One morality-diminishing factor that was likely at play at Wells Fargo was the presence of overly aggressive goals and performance pressure. In the face of hard-to-reach objectives like Wells Fargo’s “Gr-eight” campaign, people are more likely to become morally disengaged, and to consider cheating to make the grade. As a researcher focused the psychological mechanisms of immoral behavior, including those related to everyday behaviors, my colleagues and I have found that anxiety at work impacts employees’ ethics. Humans opt for self-protection as a survival mechanism in the face of pressure, and become less concerned about ethics.
They think — ‘meh, it’s just business.’
Another factor can be an ‘It’s just business’ mentality, which can eliminate personal feelings, values, and ethics from professional situations. Our research has shown that a business mindset leads to dishonesty and lack of consideration for other things like moral issues. Wells Fargo employees may have seen their behaviors as justified by simple cost-benefit analyses, where each new account opened benefited them, with presumably negligible harm to clients.
They separate their lives at work from their lives at home.
Another factor in unethical behavior has to do with how we see our identities. My research shows that when people “segment” their identities into different roles—parent, professional, coach—rather than integrating these into a more unified whole, it can lead to feelings of inauthenticity and, in turn, unethical behavior. In the Wells Fargo case, that might mean an employee could have separated their professional role from their personal life to avoid feeling bad about anything they do at work.

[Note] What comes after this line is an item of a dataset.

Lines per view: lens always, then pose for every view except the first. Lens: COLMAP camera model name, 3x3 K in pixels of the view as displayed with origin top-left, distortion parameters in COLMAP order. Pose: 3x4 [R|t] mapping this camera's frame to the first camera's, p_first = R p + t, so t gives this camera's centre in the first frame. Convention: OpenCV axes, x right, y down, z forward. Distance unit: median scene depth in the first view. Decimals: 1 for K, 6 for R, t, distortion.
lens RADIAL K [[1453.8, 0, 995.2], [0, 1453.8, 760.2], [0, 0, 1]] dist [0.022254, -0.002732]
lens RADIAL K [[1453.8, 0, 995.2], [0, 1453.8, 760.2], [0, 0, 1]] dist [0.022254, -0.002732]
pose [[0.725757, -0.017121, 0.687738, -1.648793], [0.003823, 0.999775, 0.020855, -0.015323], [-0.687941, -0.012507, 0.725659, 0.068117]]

Also, they may have justified acting badly with more ethical behavior outside of work.
Morality matters deeply to us, so we tread very carefully in these matters and go to great lengths to preserve our positive moral self-image, to an extent that our memory of our transgressions gets obfuscated over time, which helps explain repeated dishonesty. But whatever the sources of the scandalous Wells Fargo behavior, the news raises the issue of “moral muteness,” or people’s reluctance to communicate their moral concerns and speak up about unethical behaviors in the workplace. My experiments in progress show that most people remain quiet in such situations, especially when it does not harm them personally. And importantly, peers are less likely than bosses to speak up.

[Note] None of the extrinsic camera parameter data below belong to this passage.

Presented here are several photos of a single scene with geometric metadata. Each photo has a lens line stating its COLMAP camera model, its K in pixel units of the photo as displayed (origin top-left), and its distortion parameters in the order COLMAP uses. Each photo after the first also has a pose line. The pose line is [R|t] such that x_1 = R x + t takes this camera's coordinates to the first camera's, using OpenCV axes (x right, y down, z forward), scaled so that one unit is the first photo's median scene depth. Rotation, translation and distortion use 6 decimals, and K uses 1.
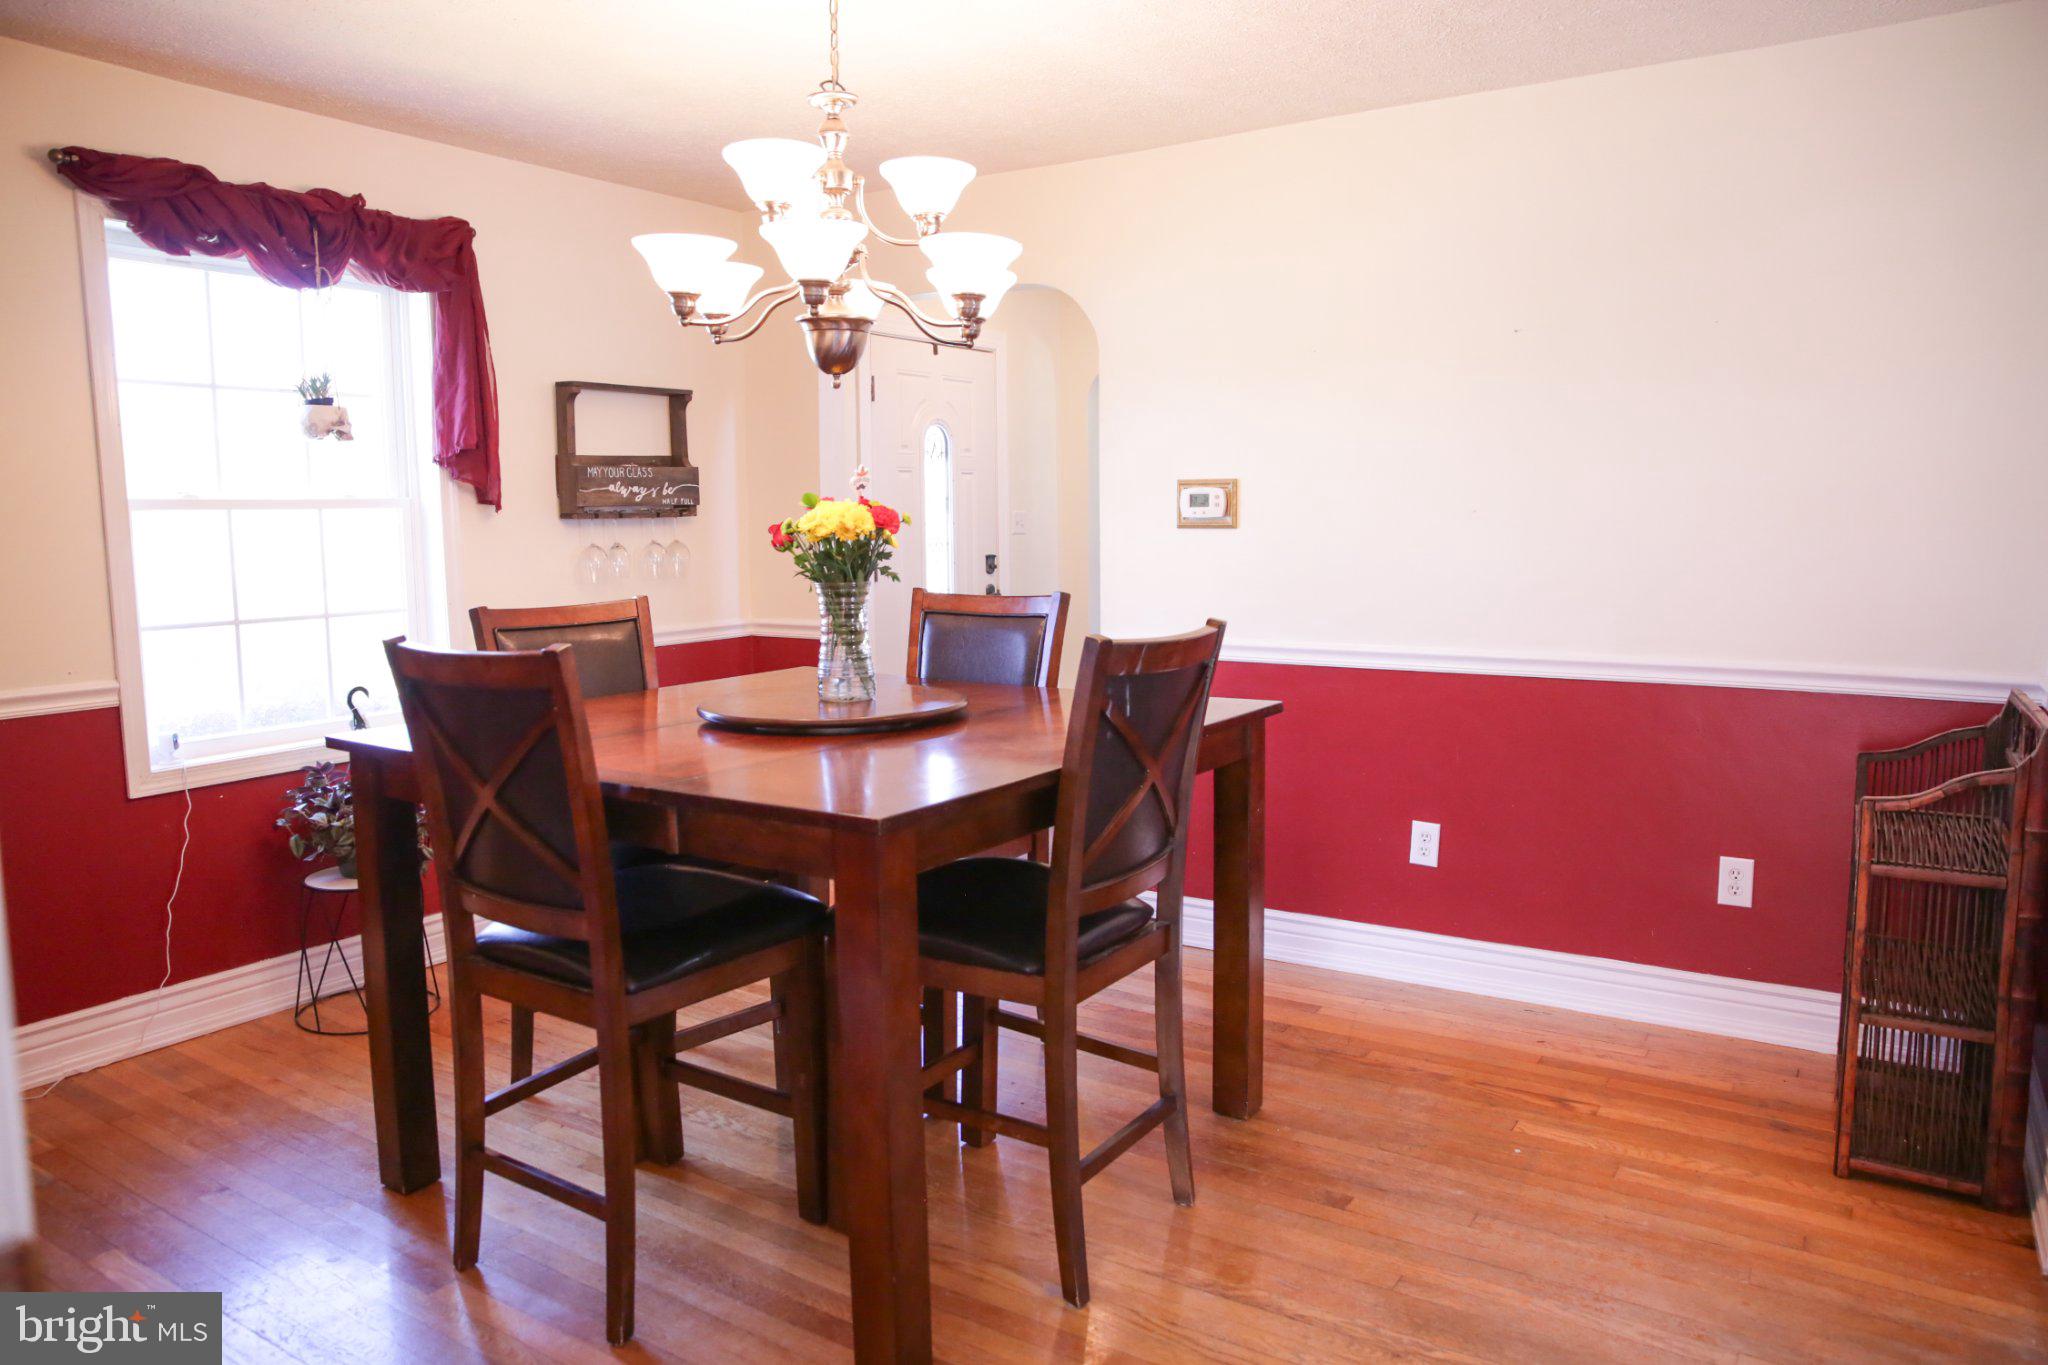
lens RADIAL K [[1398.1, 0, 1022.5], [0, 1398.1, 667.6], [0, 0, 1]] dist [-0.108507, 0.087723]
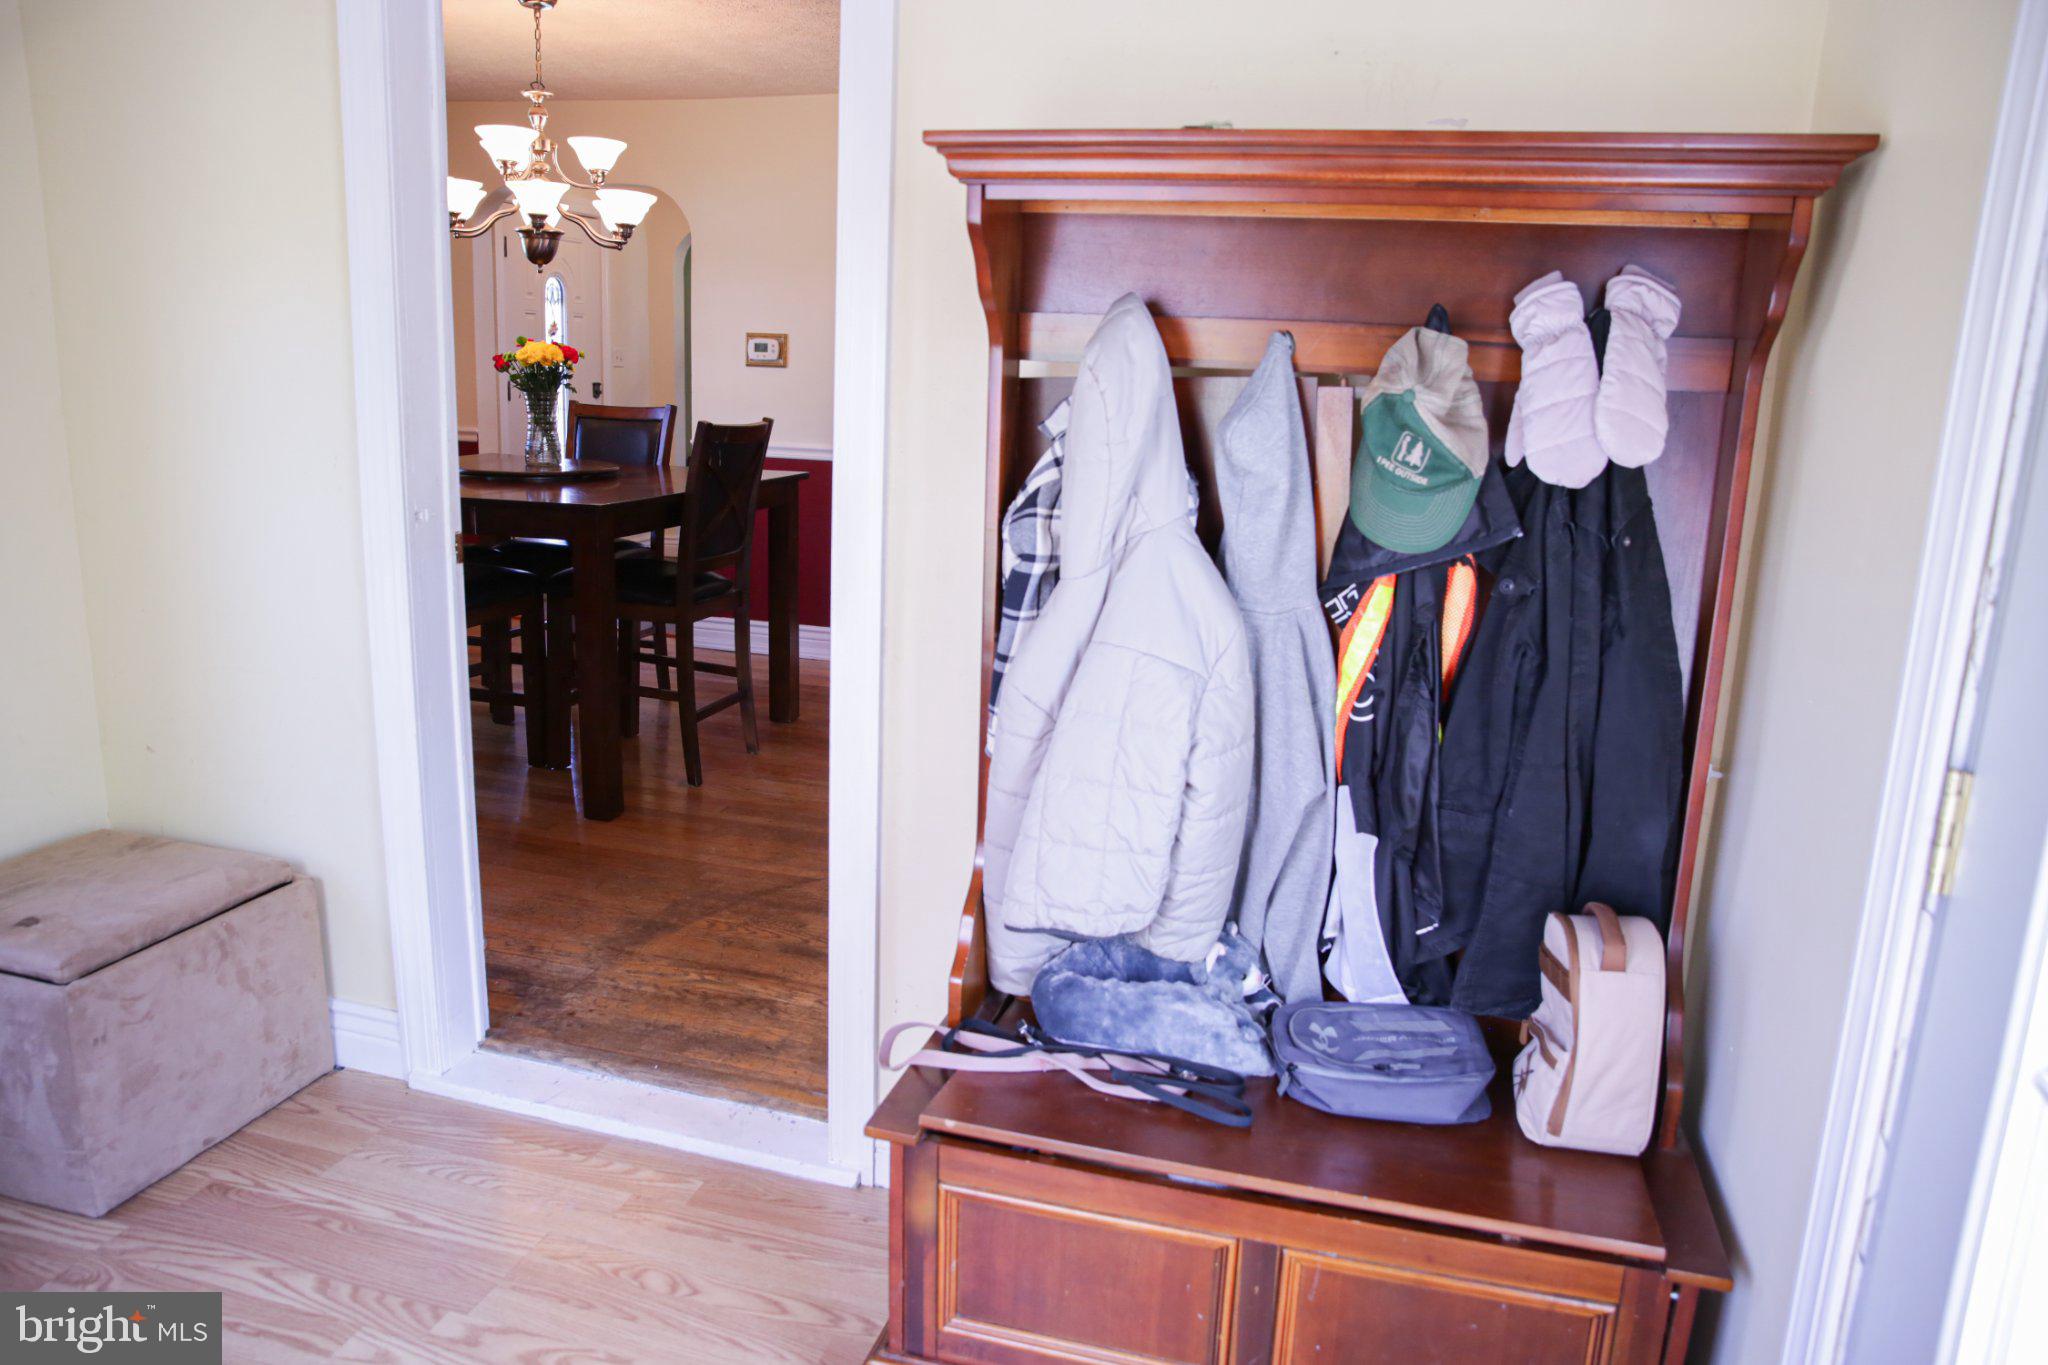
lens RADIAL K [[1398.1, 0, 1022.5], [0, 1398.1, 667.6], [0, 0, 1]] dist [-0.108507, 0.087723]
pose [[0.953430, -0.019321, 0.300994, -0.069136], [-0.014419, 0.993885, 0.109474, 0.062769], [-0.301269, -0.108716, 0.947321, -0.614849]]
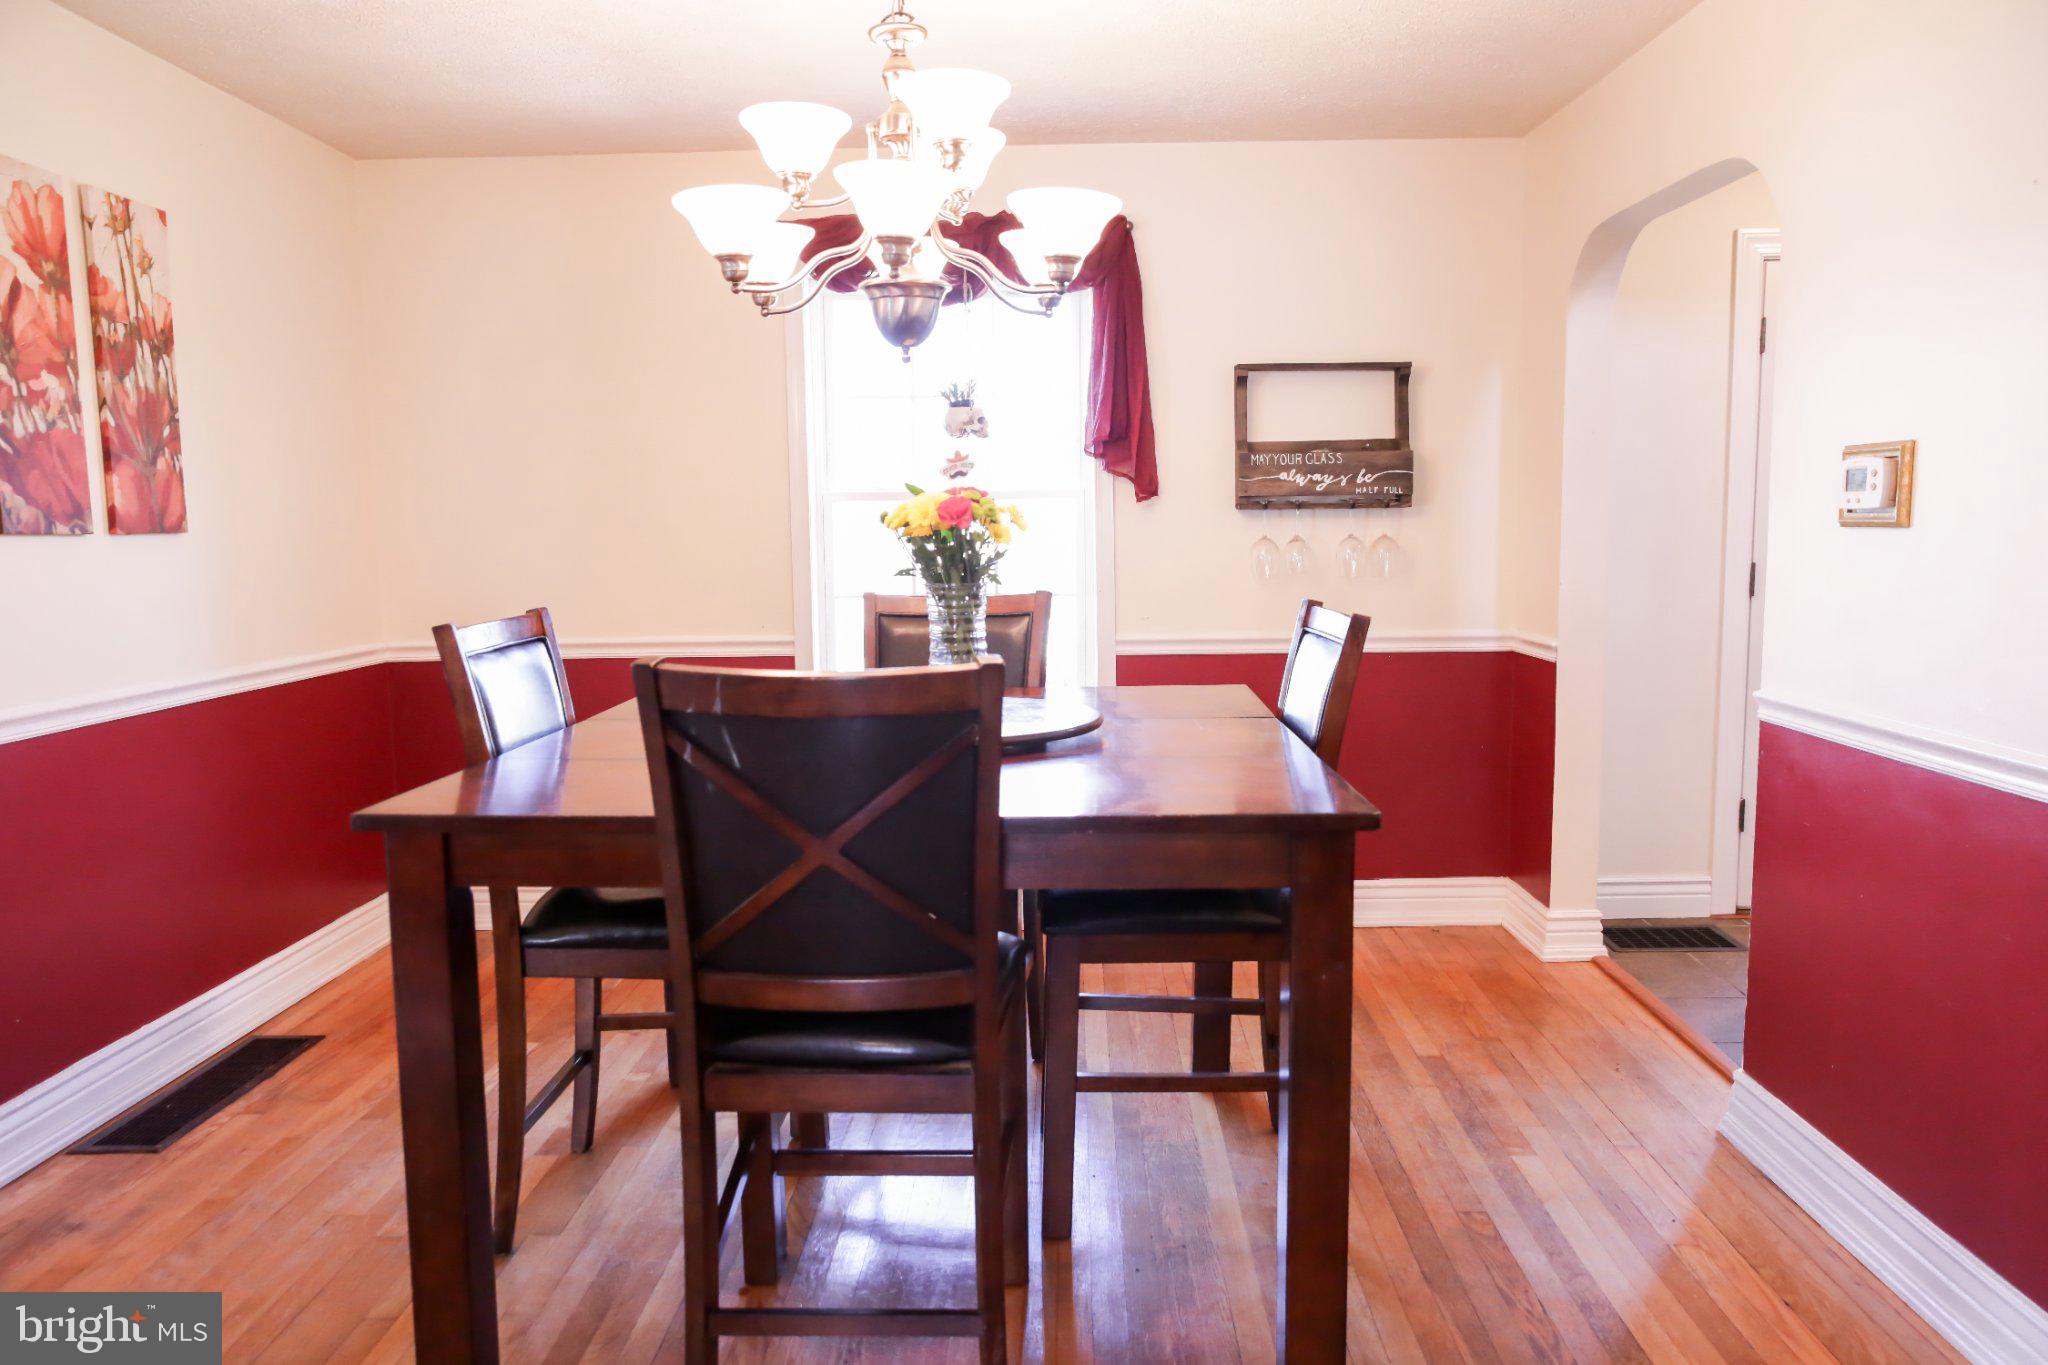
lens RADIAL K [[1369.2, 0, 1025.0], [0, 1369.2, 643.7], [0, 0, 1]] dist [-0.039509, 0.078033]
pose [[0.526129, 0.082424, -0.846401, 0.531328], [-0.088765, 0.995178, 0.041735, -0.055601], [0.845760, 0.053173, 0.530908, 0.504915]]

Leaders can promote a “see something, say something” environment by communicating that any reports will be followed up on (and how), with steps taken to ensure the safety of those who speak up. Some of my research in progress shows that encouraging authenticity, or acting in accord with one’s true self, increases speaking up and reduces silence.
By understanding the factors at play, leaders can take steps to prevent unethical behavior and its high costs.
Maryam Kouchaki is an assistant professor at Kellogg School of Management at Northwestern University.